Once a main staple of the corporate world, replacing pagers as a business attire accessory, and playfully assigned monikers like “CrackBerry”; less than eight years ago it was reported that President Obama was reluctant to give up his BlackBerry when he took office.
The BlackBerry was the first device that let me experience mobile email. Instead of returning to the office and opening my can of worms email, thinking, “Jeez, what will it be now?” I could put out little fires before they turned into brush fires by timely replying to customer emails between appointments and cold calls. The BlackBerry allowed someone to skip the office altogether, if you were a sales person like myself, or to take a longer break or lunch, if you were just about everyone else.
Here’s what I will miss:
The Keyboard. Do you know why it’s called a Qwerty keyboard? Look at the top left side of the keyboard. What do the first six letters spell? The BlackBerry was amazing to type on. Somehow my mammoth thumbs always located the correct letter, time and time again. I could type an entire article or three paragraph email without making a mistake, in close to the amount of time as I could produce those items using a standard keyboard. I can’t type a single text on my iPhone or Motorola Razr without being disappointed by Auto Correct. “Really Android, you thought I meant Hood morning?”
The Red Message Indicator Light. You always knew when you had a new message on a BlackBerry. You can’t say the same with iPhone and Android.
The receiver buttons. Green for answer, red for disconnect. No confusion or accidental calls or pickups.
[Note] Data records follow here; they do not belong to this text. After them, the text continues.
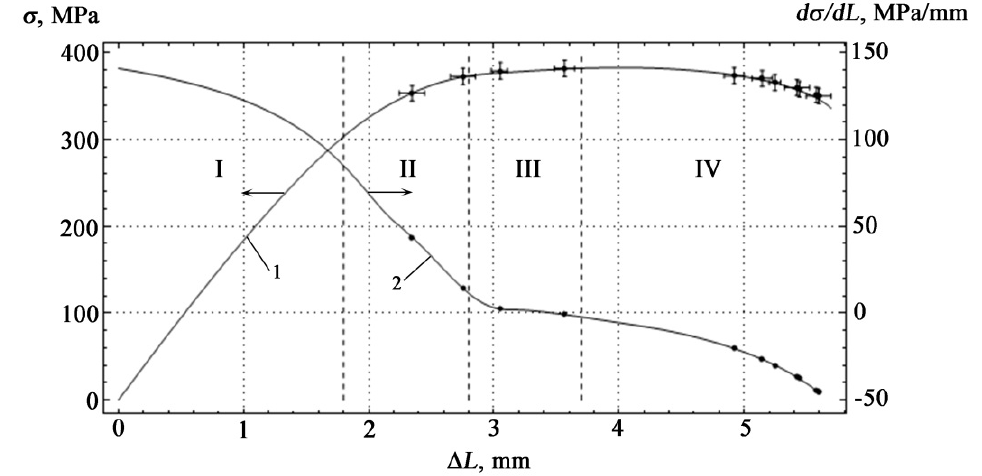
Figure 8. Dependence of mechanical stress (curve 1) and strain hardening coefficient (curve 2) on the deflection at four-point bending. Points on the graph show the moments of occurrence of AE signals, I–IV are the stages of strain hardening.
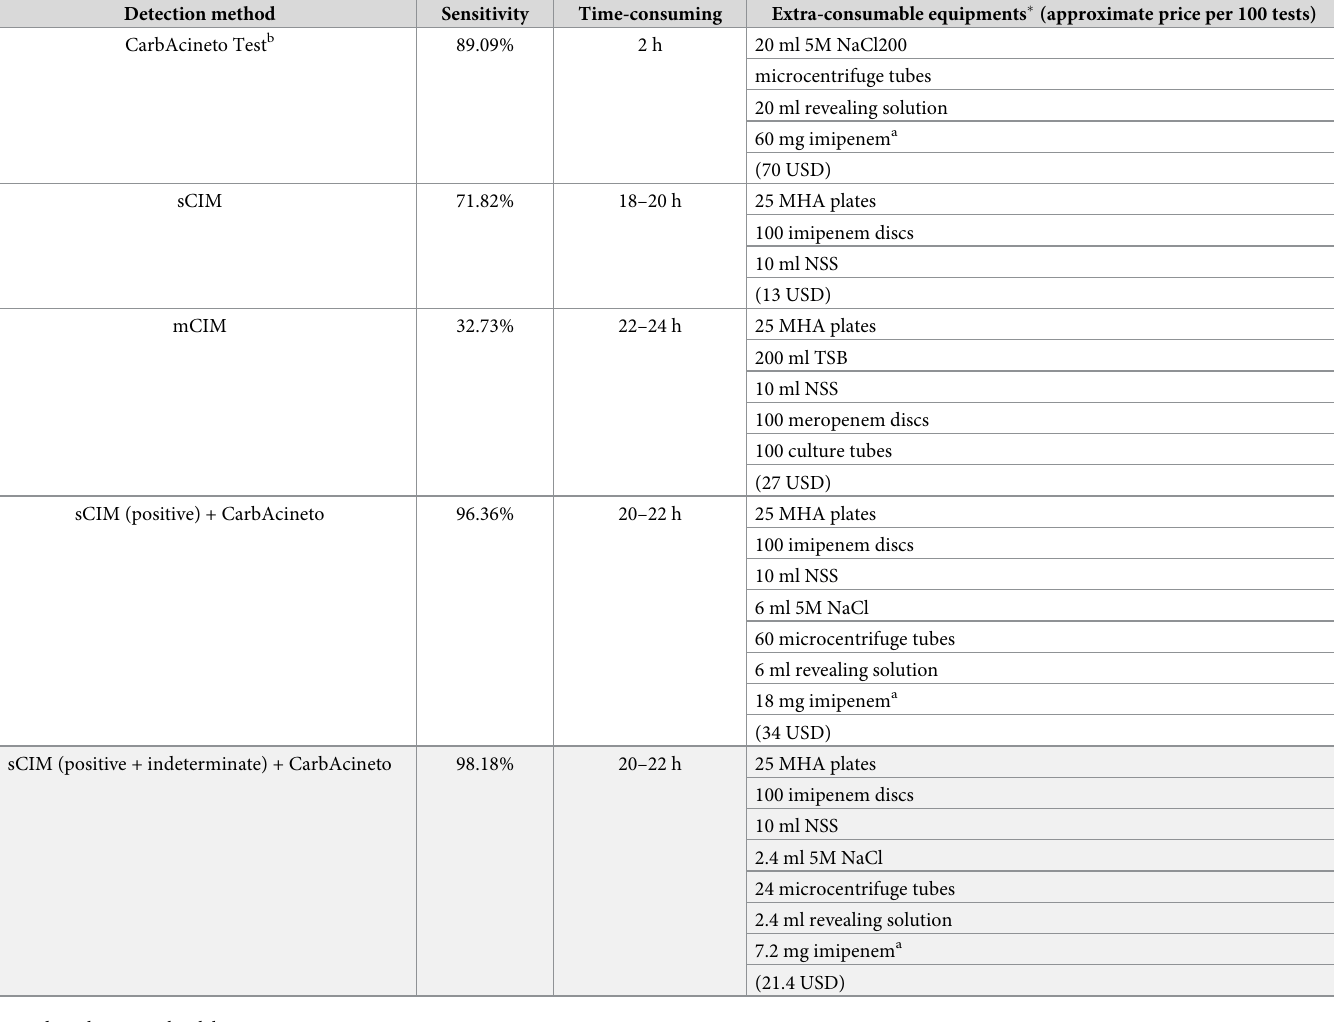
Table 3. Comparison of phenotypic methods for early detection of carbapenemase-producing A . baumannii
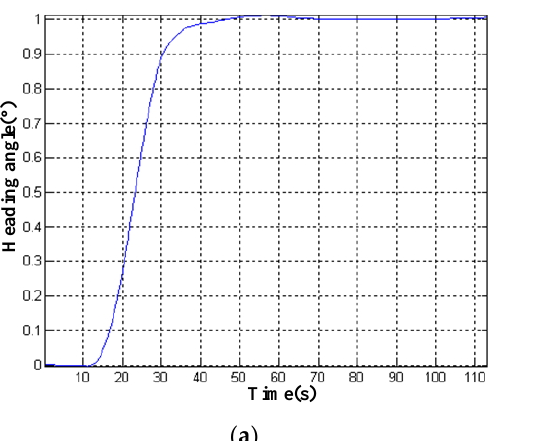
Figure 19. Step Response of traditional PID Controller . ( a ) heading; ( b ) controlled quantity.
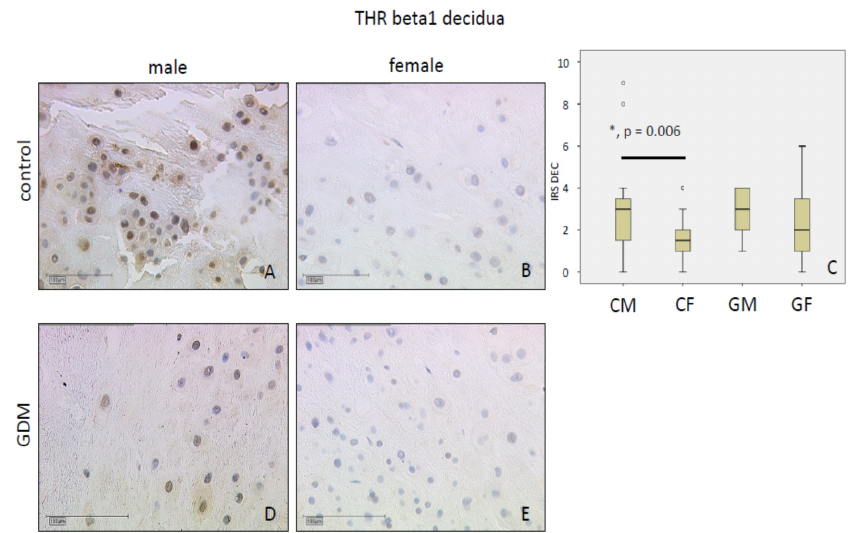
Figure 3. THR β 1 immunoreactivity is found with median intensity in SCT in controls ( A , B ) and in GDM ( D , E ). IRS for each group are shown as box plots for SCT (IRS SCT) ( C ). The boxes represent the range between the 25th and 75th percentiles with a horizontal line at the median. The circles indicate values more than one and a half box lengths, and the asterisk values more than three box lengths from the 75th percentile. Groups are labelled as follows: CM = control male; CF = control female; GM = GDM male; GF = GDM female. Scale bar = 100 µm.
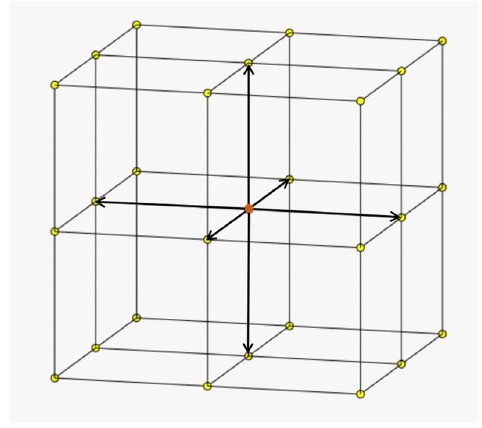
Figure 3. Motion directions of the UAV.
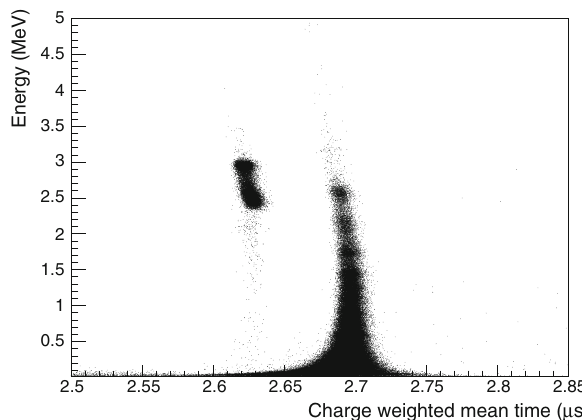
Fig. 22 A scatter plot of energy deposition in Crystal-2 (vertical) versus that deposited in other crystals in the array (horizontal). The 40 K events are identified as the distinct island in the energy spectrum near 3keV in Crystal-2 and 1460keV measured in the one of the other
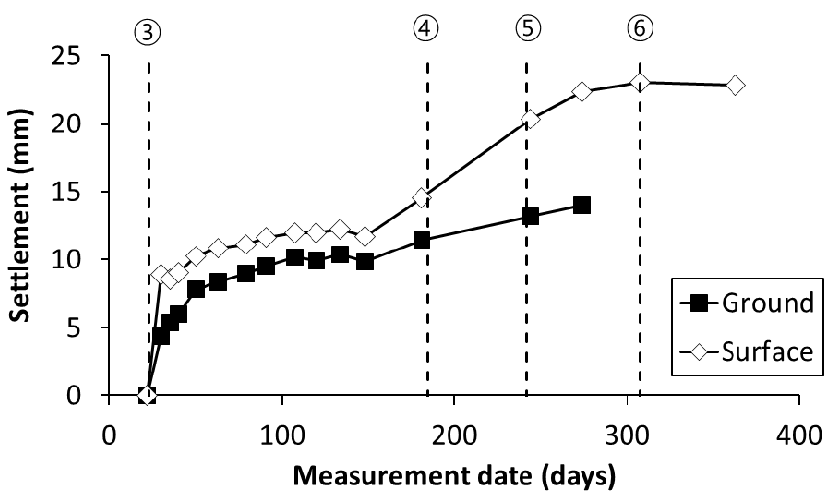
Figure 7. Settlements of RSR over time.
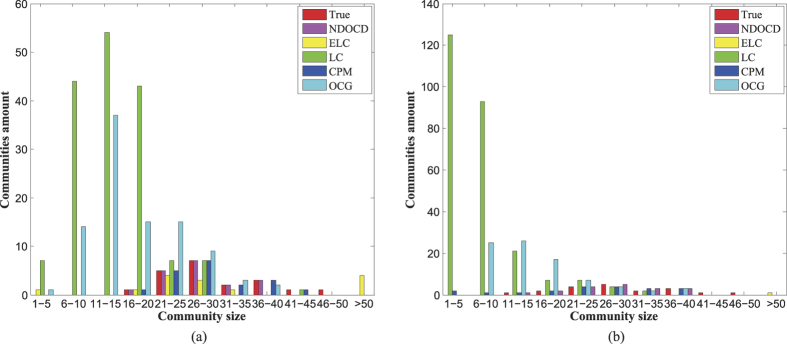
Histogram of the detected community sizes on LFR benchmark.(a) Comparison on networks with n = 500, k = 25, kmax = 50, u = 0.1, τ1 = 2, τ2 = 1, cmax = 50, cmin = 10, om = 2, on/n = 10%, (b) Comparison on networks with n = 500, k = 25, kmax = 50, u = 0.4, τ1 = 2, τ2 = 1, cmax = 50, cmin = 10, om = 2, on/n = 10%.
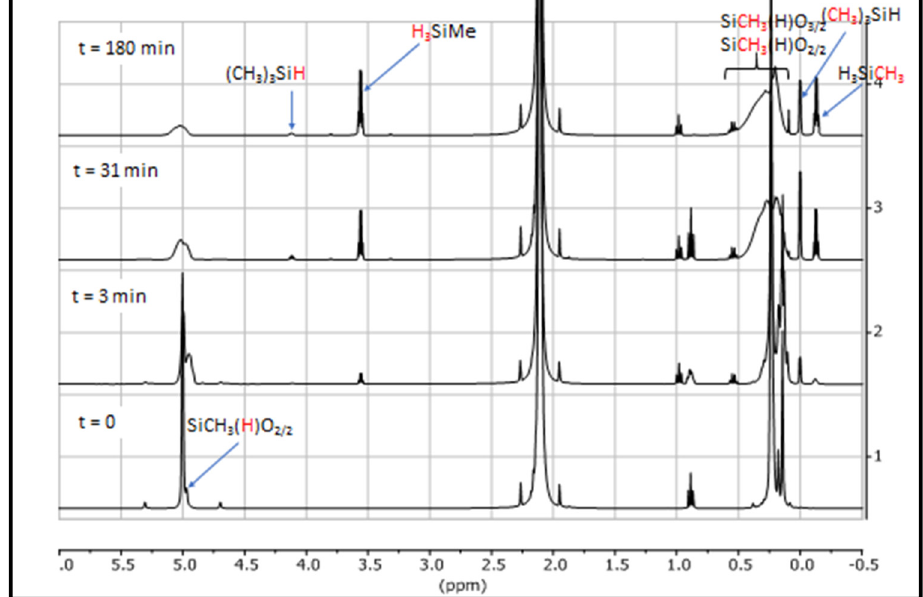
Figure 2. The 1 H NMR spectra acquired during reaction of 20 wt% PHMS solution in toluene in the presence of 1 × 10 − 2 mol/L of B(C 6 F 5 ) 3 at 30 °C.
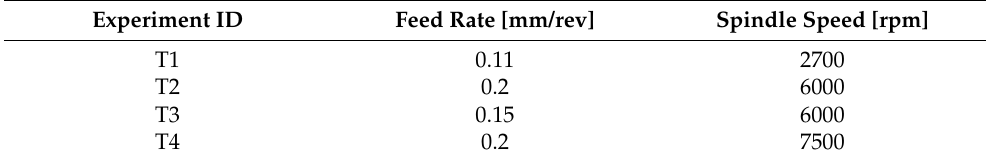
Table 1. Summary of experimental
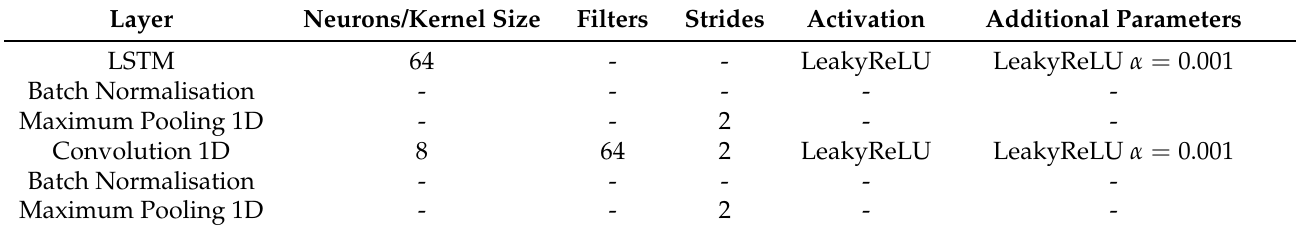
Table A1. The layer details of Block 1.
The Roller Ball. Sure it would get gunked up on occasion but the ball would allow you to navigate around your phone like a sports car on a winding road.
The Berry Button. Pushing that button unleashed a harvest of functionality. Okay, maybe I’m exaggerating but compared to the flip phones BlackBerrys replaced, it was like going from analog to digital or picture tubes to flat screens.
The Return Button. You always knew how to back out of trouble on a BlackBerry. You can’t say the same with iPhone. I’m pretty sure Android recognized the value of the BB back button and then made it a prominent feature on their phones.
It’s been said that the BlackBerry might come back stronger than ever, once it’s a private company. Let’s hope so. It always pays to have other options, especially in telecom.